Directions:
1 - Which titles of books or other works does the review of Esther Kinsky's River name?
2 - Write a continuation of the review of Esther Kinsky's River, starting after its last sentence.

Ken Worpole assesses Esther Kinsky’s River, published by Fitzcarraldo Editions and out now.
Books, films and photographic essays about the River Lea continue to come thick and fast. In the past year we’ve seen Polly Braden and David Campany’s Adventures in the Lea Valley, Tony Travers’ 50th anniversary history, From Wasteland to Playground, and artist and ecologist Simon Read’s erudite Cinderella River. There’s something about this mysterious river – which winds some sixty miles from the plains of Bedfordshire & Hertfordshire via the suburbs of north London, and then through post-industrial Hackney and Bow to the Thames – that attracts those who find something endearing about its mash-up of the pastoral, the industrial and the serendipitous. It is a place not of visual splendour but of moods, strange intimations and half-remembered dreams.

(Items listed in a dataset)
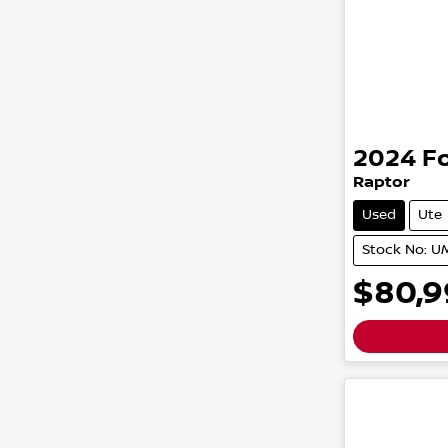
2024
F
Raptor
Used
Ute
Stock No: 
$80,9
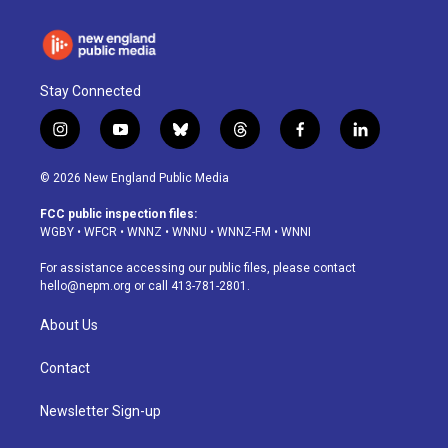
Stay Connected
i
y
b
t
f
l
n
o
l
h
a
i
s
u
u
r
c
n
© 2026 New England Public Media
t
t
e
e
e
k
a
u
s
a
b
e
FCC public inspection files:
g
b
k
d
o
d
WGBY
•
WFCR
•
WNNZ
•
WNNU
•
WNNZ-FM
•
WNNI
r
e
y
s
o
i
a
k
n
For assistance accessing our public files, please contact
m
hello@nepm.org
or call 413-781-2801.
About Us
Contact
Newsletter Sign-up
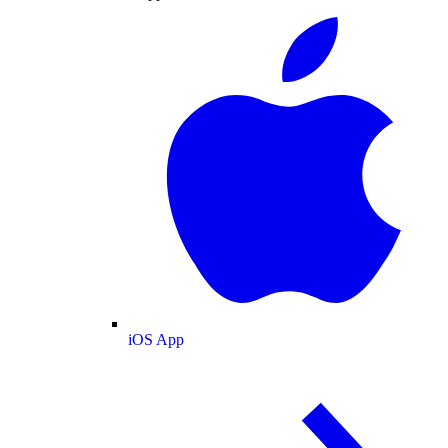
iOS App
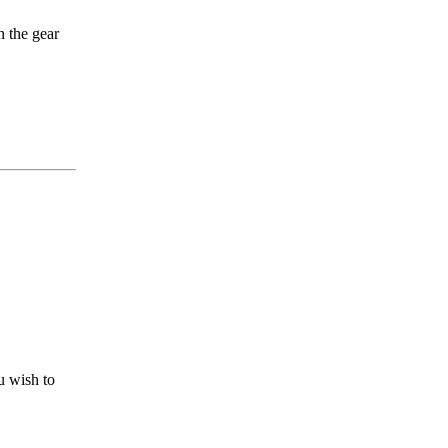
n the gear
u wish to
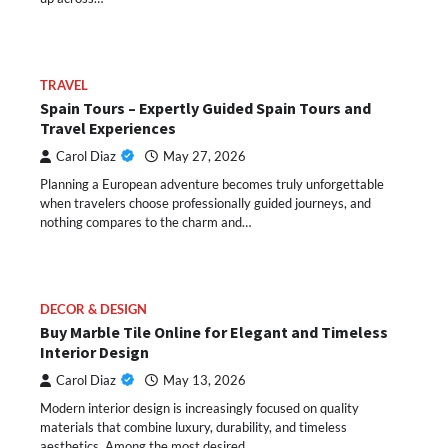
TRAVEL
Spain Tours – Expertly Guided Spain Tours and
Travel Experiences
Carol Diaz
May 27, 2026
Planning a European adventure becomes truly unforgettable
when travelers choose professionally guided journeys, and
nothing compares to the charm and…
DECOR & DESIGN
Buy Marble Tile Online for Elegant and Timeless
Interior Design
Carol Diaz
May 13, 2026
Modern interior design is increasingly focused on quality
materials that combine luxury, durability, and timeless
aesthetics. Among the most desired…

Numbered answers:
1 - River, Adventures in the Lea Valley, From Wasteland to Playground, Cinderella River

2 -
Now we have a fictionalised memoir, River, by German novelist Esther Kinsky. This is an evocation of a period of some years when she lived on the borders of Stoke Newington and Clapton, close to Springfield Park, and the River Lea/Lee (the spelling changes along its journey as often as the mood). For her anonymous narrator, the river took on the role of a lost domain, or, more disturbingly, of ‘the Erl-King’s enchanted realm’ of German folklore. It is beautifully written (and sensitively translated by Iain Galbraith), finally capturing the enigmatic landscape of the Lea more than anything else I have read – it is that perfect.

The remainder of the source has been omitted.